──────── Document extract ────────
The following table summarizes the support available in existing languages for the above features and static type safety:

	C/Asm	Safe-C	CCured	Cyclone	Vault	Java	ML	Haskell
Representation	?Y?			?Y?	?Y?
Complete Mutability	?Y?	?Y?	?Y?	?Y?	?Y?	?Y?
Consistent Mutability							?Y?	?Y?
Static Type Safety				?Y?	?Y?	?Y?	?Y?	?Y?
Poly. Type Inference							?Y?	?Y?

In this paper, we present a new type system and formal foundations for a safe systems programming language that supports all of the above features.

The combination of mutability and unboxed representation presents several challenges for type inference. Mutability is an attribute of the location storing a value and not the value itself. Therefore, two expressions across a copy boundary (ex: arguments copied at a function call) can differ in their mutability. We refer to this notion of mutability compatibility of types as copy compatibility. Copy compatibility creates ramifications for syntax-directed type and mutability inference. Type inference is further complicated due to well known problems with the interaction of mutability and polymorphism [25]. This has forced a second-class treatment of mutability in ML-like languages and a lack of inferred polymorphism in others.
────────
Task list:
1. Transcribe the portion of the type-system excerpt starting at "The following table" and ending at "the above features.".
2. Using the type-system excerpt, answer the following:
(a) What does the paper state that it presents?
(b) Of what is mutability said to be an attribute?
(c) What term does the text use for the mutability compatibility of types?
──────── Source material ────────
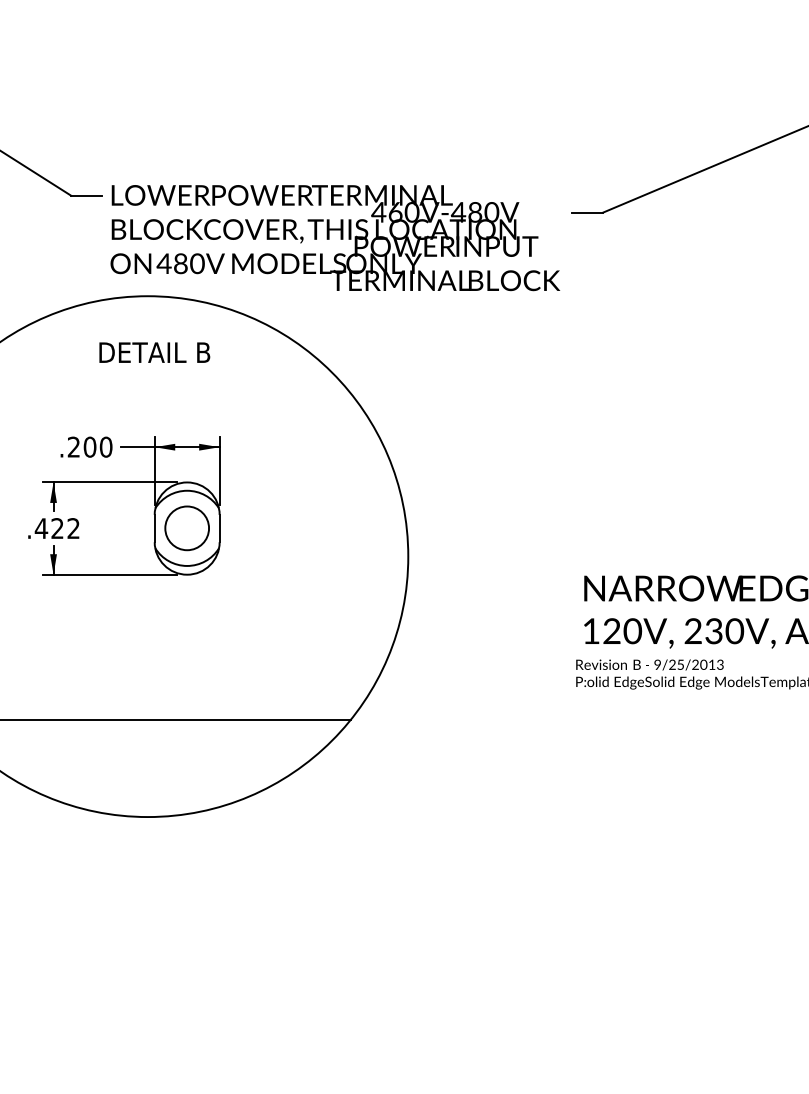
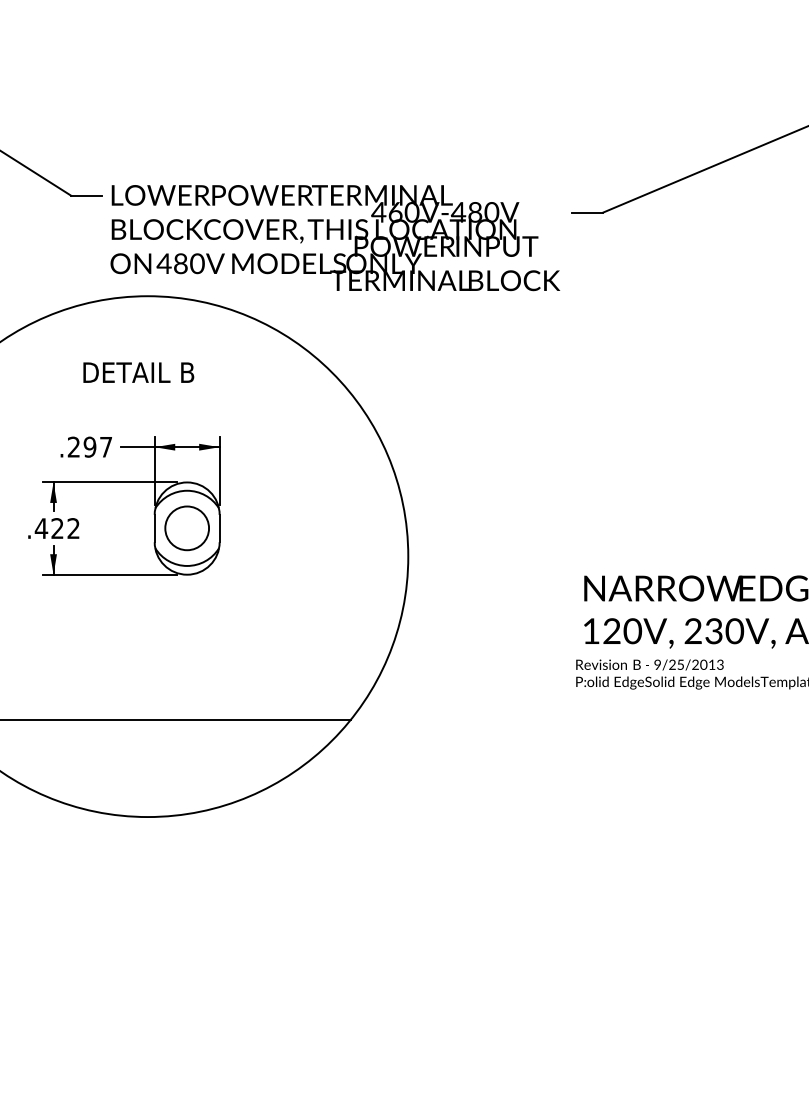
text at (154, 352) position: (154, 352) -> (138, 372)
text at (97, 446): .200 -> .297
────────
Answer list:
1.
The following table summarizes the support available in existing languages for the above features and static type safety:

	C/Asm	Safe-C	CCured	Cyclone	Vault	Java	ML	Haskell
Representation	?Y?			?Y?	?Y?
Complete Mutability	?Y?	?Y?	?Y?	?Y?	?Y?	?Y?
Consistent Mutability							?Y?	?Y?
Static Type Safety				?Y?	?Y?	?Y?	?Y?	?Y?
Poly. Type Inference							?Y?	?Y?

In this paper, we present a new type system and formal foundations for a safe systems programming language that supports all of the above features.

2.
(a) A new type system and formal foundations for a safe systems programming language that supports all of the above features.
(b) The location storing a value, not the value itself.
(c) Copy compatibility.